Bevindt de psychologie zich in een crisis? Biedt het wetenschappelijke onderzoek wel die uitkomsten waarop beleidsmakers, politici en bedrijven zitten te wachten? Is methodologische precisie in onderzoek de belangrijkste zorg of gaat dat juist ten koste van de grote lijn? Zijn veel psychologische wetenschappelijke uitkomsten vaak te mooi om waar te zijn? Moet exploratief onderzoek duidelijker worden gescheiden van confirmatief onderzoek? Is het gevaar van sloppy science geweken als confirmatieve studies vooraf worden geregistreerd? Moet onderzoek naar social priming meer worden gerepliceerd? Mag je een diagnose bij een cliënt zodanig aanpassen dat die wél door de zorgverzekeraar wordt vergoed of is er dan wellicht sprake van sloppy diagnosing? Misbruiken psychologen hun kennis als ze die voor – bijvoorbeeld – de CIA inzetten om gevangenen te breken? Leidt onkunde in het beoordelen van onderzoek door journalisten tot imagoschade van de wetenschap?
Er worden in dit nummer de nodige gewetensvragen gesteld. Zelf wil ik daar graag eentje aan toevoegen: zou een aantal van bovenstaande vragen überhaupt worden gesteld als Methodologie (1961) van Adriaan de Groot gewoon nog altijd tot de verplichte literatuur in de opleiding tot psycholoog zou horen? Dat monumentale boek bevat immers uiterst heldere richtlijnen en ambachtelijke spelregels die voor het doen van fair wetenschappelijk onderzoek aan actualiteit nog niets hebben ingeboet. Neem het onderzoeksadagium van De Groot zelf: ‘Als ik iets weet, kan ik iets voorspellen; kan ik niets voorspellen, dan weet ik niets.’
Renske van Rijn-Kwak, de studente die de cover van dit nummer siert, had in theorie een studente van De Groot kunnen zijn. Ik durf wel te beweren dat hij haar ambitie om nog te willen promoveren van harte zou hebben toegejuicht.

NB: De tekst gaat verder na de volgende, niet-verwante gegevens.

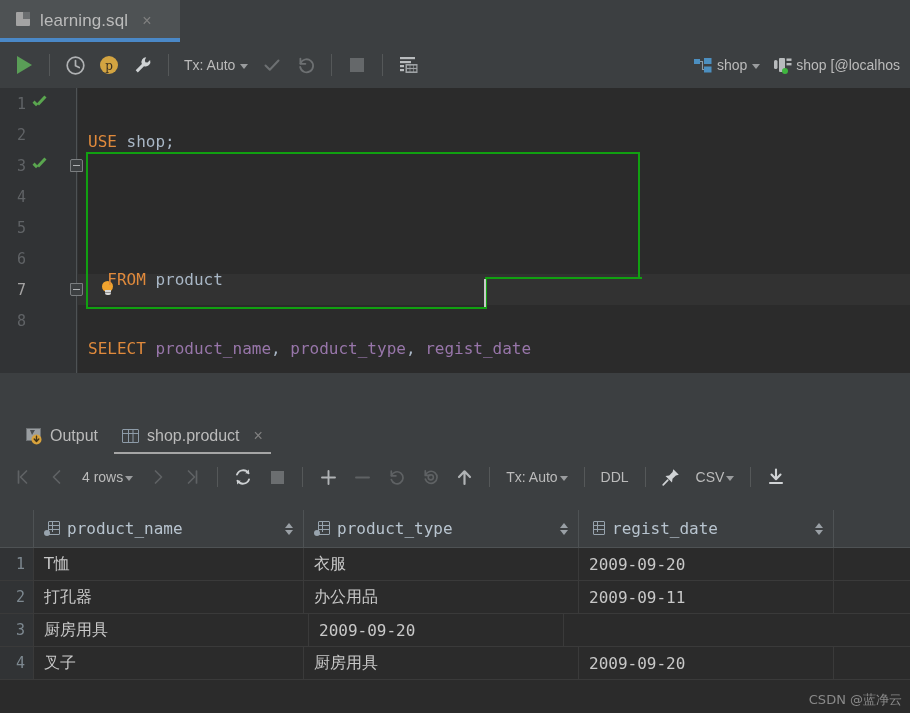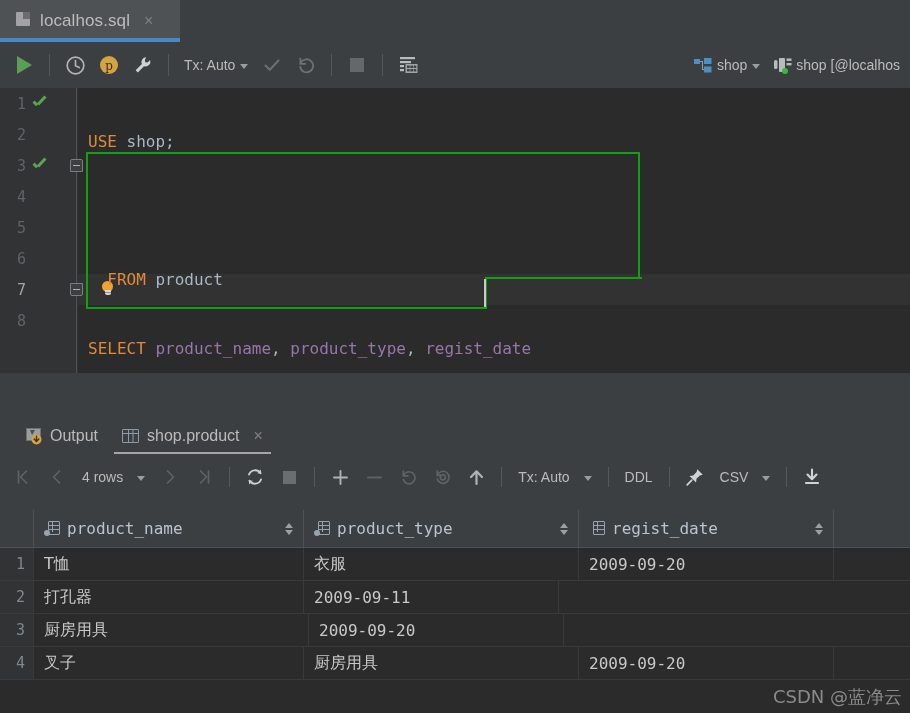--- a/index.html
+++ b/index.html
@@ -196,21 +196,21 @@
     height: 40px; background: #3c3f41; display: flex; align-items: center;
     padding: 0 8px 0 6px; gap: 0;
   }
   .rtb {
     width: 34px; height: 30px; display: flex; align-items: center; justify-content: center;
     cursor: pointer; flex: 0 0 auto; color: #8d8f91;
   }
   .rtb.dim { color: #5f6264; }
   .rtb-sep { width: 1px; height: 20px; background: #555859; margin: 0 8px; flex: 0 0 auto; }
   .rtb-text {
-    display: flex; align-items: center; gap: 14px; font-size: 14px; color: #bbbbbb;
+    display: flex; align-items: center; gap: 2px; font-size: 14px; color: #bbbbbb;
     padding: 0 8px; cursor: pointer; white-space: nowrap;
   }
 
   
   .grid { position: absolute; left: 0; right: 0; top: 510px; bottom: 0; background: #2b2b2b; }
   .grid-header {
     display: flex; height: 38px; background: #3c3f41;
     border-bottom: 1px solid #4e5254;
   }
   .gh-rownum { width: 34px; flex: 0 0 auto; border-right: 1px solid #4e5254; background:#3c3f41;}
@@ -262,38 +262,38 @@
     font-size: 16px; color: #c8c8c8;
     border-right: 1px solid #3a3a3a;
     font-family: "DejaVu Sans Mono", "DejaVu Sans", monospace;
     overflow: hidden; white-space: nowrap;
   }
   .grid-cell.cn { font-family: "DejaVu Sans", sans-serif; }
   .grid-filler { background: #2b2b2b; flex: 1 1 auto; }
 
   .watermark {
     position: absolute; right: 8px; bottom: 4px;
-    font-size: 18px; color: #8a8a8a;
+    font-size: 13px; color: #8a8a8a;
     font-family: "DejaVu Sans", sans-serif;
   }
   svg { display: block; }
 </style>
 </head>
 <body>
 
 <div id="app">
 
   <div class="tabbar">
     <div class="tab">
       <span class="sql-icon">
         <span class="page"></span>
           <span class="fold"></span>
         <span class="sqlbadge">SQL</span>
       </span>
-      <span class="tab-label">localhos.sql</span>
+      <span class="tab-label">learning.sql</span>
       <span class="tab-close">×</span>
       <span class="tab-underline"></span>
     </div>
   </div>
 
   <div class="toolbar">
     <div class="tb-btn">
         <span class="play-tri"></span>
       </div>
     <div class="tb-sep"></div>
@@ -607,20 +607,21 @@
     <div class="grid-row">
       <span class="rn">1</span>
       <span class="grid-cell cn" style="width:270px">T恤</span>
       <span class="grid-cell cn" style="width:275px">衣服</span>
       <span class="grid-cell" style="width:255px">2009-09-20</span>
       <span class="grid-filler"></span>
     </div>
     <div class="grid-row">
       <span class="rn">2</span>
       <span class="grid-cell cn" style="width:270px">打孔器</span>
+      <span class="grid-cell cn" style="width:275px">办公用品</span>
       <span class="grid-cell" style="width:255px">2009-09-11</span>
       <span class="grid-filler"></span>
     </div>
     <div class="grid-row">
       <span class="rn">3</span>
       <span class="grid-cell cn" style="width:275px">厨房用具</span>
       <span class="grid-cell" style="width:255px">2009-09-20</span>
       <span class="grid-filler"></span>
     </div>
     <div class="grid-row">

Die ambitieuze houding van Van Rijn-Kwak moet ook het NIP aanspreken. De beroepsvereniging, die op 13 december haar rhodium viert met het congres ‘Het geweten van de psychologie’, moedigt psychologen immers aan zichzelf te blijven ontwikkelen en te blijven leren – al dan niet om lastige gewetensvragen te kunnen beantwoorden. En crisis in de psychologie of niet, het 75-jarige bestaan van het NIP is op de allereerste plaats een hartelijke felicitatie en een inspirerend congres waard. Op naar het ivoren jubileum!